As Labour is an unincorporated association the nature of the member to member relationship is one of contract. The rules represent the terms of that contract. If the interpretation of the rules (contract) is challenged in Court then the Court has a legal requirement under s.2 and s.3 of the HRA to interpret and apply those rules (contract terms) in a manner compatible with the ECHR. I have not come across anyone making this argument in any cases against Labour previously but in my view it is a correct interpretation of the HRA.
The claim by the Equalities and Human Rights Commission (EHRC) that Art 10 protects members is overly simplistic. The application of the ECHR vs the Commission (EHRC) is direct because as a public body the EHRC is subject to the HRA under s.6. and s.7. The Labour Party is not though. In this way I don’t see the Art 10 protection being directly applicable in Labour.
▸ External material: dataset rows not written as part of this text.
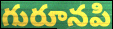
గురూనపి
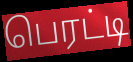
பெரட்டி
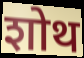
शोथ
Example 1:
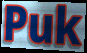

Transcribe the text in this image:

Puk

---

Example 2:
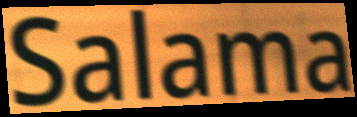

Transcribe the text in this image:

Salama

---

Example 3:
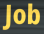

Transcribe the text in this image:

Job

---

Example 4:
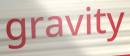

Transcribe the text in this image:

gravity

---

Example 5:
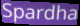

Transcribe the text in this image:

Spardha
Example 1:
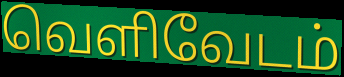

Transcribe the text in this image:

வெளிவேடம்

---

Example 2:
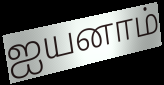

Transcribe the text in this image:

ஐயனாம்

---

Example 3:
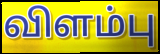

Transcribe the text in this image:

விளம்பு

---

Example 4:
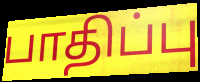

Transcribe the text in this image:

பாதிப்பு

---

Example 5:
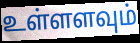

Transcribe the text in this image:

உள்ளளவும்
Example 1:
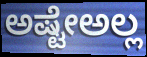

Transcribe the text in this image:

ಅಷ್ಟೇಅಲ್ಲ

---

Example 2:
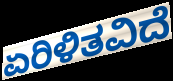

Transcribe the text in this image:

ಏರಿಳಿತವಿದೆ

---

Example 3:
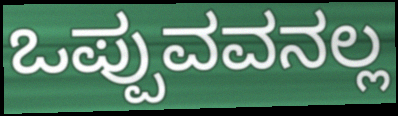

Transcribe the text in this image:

ಒಪ್ಪುವವನಲ್ಲ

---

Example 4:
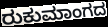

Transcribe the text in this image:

ರುಕುಮಾಂಗದ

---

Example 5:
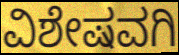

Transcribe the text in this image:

ವಿಶೇಷವಗಿ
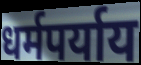
धर्मपर्याय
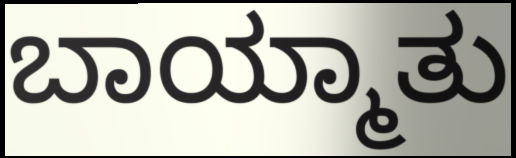
ಬಾಯ್ಮಾತು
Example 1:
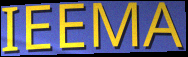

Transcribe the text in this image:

IEEMA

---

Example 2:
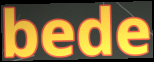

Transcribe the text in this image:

bede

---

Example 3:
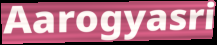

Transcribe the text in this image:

Aarogyasri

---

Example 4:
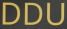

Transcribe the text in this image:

DDU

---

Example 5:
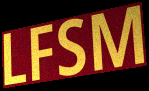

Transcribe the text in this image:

LFSM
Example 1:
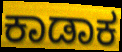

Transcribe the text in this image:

ಕಾಡಾಕ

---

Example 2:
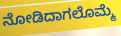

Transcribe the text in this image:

ನೋಡಿದಾಗಲೊಮ್ಮೆ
However I do think that if e.g. rule 2.I.8/9 were challenged in Court on some basis then an additional argument can be made to the Court that if 2.I.8 is interpreted in line with Art 10 it is overly restrictive and is incompatible with the rights contained in Art 10 and thus the Court would be required to construe the contractual term more narrowly in order to protect the rights of members re Art 10.
This is more complex and is why Dave Levy is right about putting the ECHR directly in the Party Rules. I think Dave and I discussed this 3-4 years ago and both suggested it to CLPD, but it never went anywhere.